Effective risk management should always be pro-active. It’s always better to risk assess prior to the event, accounting for the worst-case scenario so we lower risks. You cannot take shortcuts when it comes to safety.

Why clinical governance is important

When utilised effectively, clinical governance helps you drive high quality care for the people you support. And the different pillars help you benchmark quality care against other organisations.

It also plays a huge part in quality assurance. Essentially, quality assurance is the overall aim in service provision. Whereas clinical governance is the way you achieve it. It’s the method and the how behind it. So, if you’re meeting all those pillars of clinical governance, you’re assured of quality.

It’s important to add that while the Care Quality Commission (CQC) have their own quality measures, when you look at their key lines of enquiry, they’re all based on the pillars of clinical governance.

The future of clinical governance and its role in quality care

Blue ladder frame with white text that reads, "COVID-19 really has changed the care landscape, causing disparity between the NHS and community care settings." Yvonne Mujeri, Director of Clinical Services at Children's Complex Care

When clinical governance was first introduced, there were five pillars. In recent years, they’ve changed these to six and in some health sectors, seven pillars are used.

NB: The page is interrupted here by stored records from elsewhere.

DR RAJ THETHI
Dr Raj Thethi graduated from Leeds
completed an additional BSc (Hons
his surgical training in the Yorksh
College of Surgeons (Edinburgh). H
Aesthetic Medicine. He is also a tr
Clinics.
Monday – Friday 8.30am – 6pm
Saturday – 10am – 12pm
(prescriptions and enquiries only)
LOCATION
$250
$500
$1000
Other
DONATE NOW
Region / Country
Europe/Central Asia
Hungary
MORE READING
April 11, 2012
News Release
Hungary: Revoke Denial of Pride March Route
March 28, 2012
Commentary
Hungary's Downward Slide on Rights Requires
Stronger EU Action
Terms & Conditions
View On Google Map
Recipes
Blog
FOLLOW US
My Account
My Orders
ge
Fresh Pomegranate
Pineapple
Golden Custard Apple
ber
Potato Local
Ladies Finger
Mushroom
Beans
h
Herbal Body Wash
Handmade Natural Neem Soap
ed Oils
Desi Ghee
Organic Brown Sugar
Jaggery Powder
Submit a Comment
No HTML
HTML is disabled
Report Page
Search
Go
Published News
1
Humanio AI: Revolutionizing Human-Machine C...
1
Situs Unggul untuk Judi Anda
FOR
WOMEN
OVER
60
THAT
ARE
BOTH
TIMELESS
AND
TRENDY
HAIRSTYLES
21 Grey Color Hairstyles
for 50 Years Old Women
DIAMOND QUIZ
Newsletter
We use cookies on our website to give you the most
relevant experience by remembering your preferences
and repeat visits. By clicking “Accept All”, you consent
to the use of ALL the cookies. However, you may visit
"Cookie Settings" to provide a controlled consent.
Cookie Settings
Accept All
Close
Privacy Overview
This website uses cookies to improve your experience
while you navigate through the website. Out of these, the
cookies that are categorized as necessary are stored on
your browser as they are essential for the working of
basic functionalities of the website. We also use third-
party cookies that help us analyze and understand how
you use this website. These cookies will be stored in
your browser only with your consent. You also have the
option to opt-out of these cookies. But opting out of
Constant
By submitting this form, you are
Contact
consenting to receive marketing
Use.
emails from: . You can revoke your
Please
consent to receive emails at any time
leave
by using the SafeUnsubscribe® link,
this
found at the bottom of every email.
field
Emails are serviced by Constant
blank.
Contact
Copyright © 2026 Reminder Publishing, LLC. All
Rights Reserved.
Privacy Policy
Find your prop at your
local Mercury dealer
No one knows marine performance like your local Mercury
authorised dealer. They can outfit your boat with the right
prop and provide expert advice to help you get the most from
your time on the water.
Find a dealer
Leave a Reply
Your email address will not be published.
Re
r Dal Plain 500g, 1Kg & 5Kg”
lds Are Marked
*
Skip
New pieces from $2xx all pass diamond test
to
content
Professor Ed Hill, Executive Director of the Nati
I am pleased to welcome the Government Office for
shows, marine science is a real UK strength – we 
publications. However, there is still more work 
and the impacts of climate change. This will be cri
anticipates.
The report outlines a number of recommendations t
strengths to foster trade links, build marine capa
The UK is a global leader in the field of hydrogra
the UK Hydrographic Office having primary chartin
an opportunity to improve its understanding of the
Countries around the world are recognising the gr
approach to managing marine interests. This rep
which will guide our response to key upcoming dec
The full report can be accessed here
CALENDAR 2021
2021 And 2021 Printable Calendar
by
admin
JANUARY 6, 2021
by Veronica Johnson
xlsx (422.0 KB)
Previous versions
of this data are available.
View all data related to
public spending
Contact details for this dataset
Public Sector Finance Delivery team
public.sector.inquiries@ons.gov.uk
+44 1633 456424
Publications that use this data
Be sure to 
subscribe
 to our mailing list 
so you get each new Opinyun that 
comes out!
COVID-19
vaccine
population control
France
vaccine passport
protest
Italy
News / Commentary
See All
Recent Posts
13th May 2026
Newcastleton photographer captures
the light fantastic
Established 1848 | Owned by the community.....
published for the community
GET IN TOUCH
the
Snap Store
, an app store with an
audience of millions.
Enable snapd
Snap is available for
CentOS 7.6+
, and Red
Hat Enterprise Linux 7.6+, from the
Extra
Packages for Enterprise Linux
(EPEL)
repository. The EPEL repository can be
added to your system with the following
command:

In the wake of COVID-19, I think we’re going to see more community specific pillars added in. Maybe something like service delivery and user experience, to ensure the people we support remain central to care provision.

COVID-19 really has changed the care landscape, causing disparity between the NHS and community care settings. I feel moving forward, this could lead to a clear separation in terms of how each setting approaches clinical governance and quality. Perhaps we could even see separate clinical governance models and pillars for each setting entirely.

Plus, as Clinical Commissioning Groups (CCGs) merge into larger CCGs, certainly as we’ve seen in London, this will have a bearing too. It will determine how quality is measured, how quality is assured and essentially on what clinical governance looks like in the community.

Personally, I’d like to see user satisfaction added as a pillar because it warrants its own section. Even in complaints you make improvements and in compliments you know what you’re doing well and can continue to build on them.

After all, the people we support and their families are the ones receiving the care. They should be able to formally influence quality through a pillar in this framework.”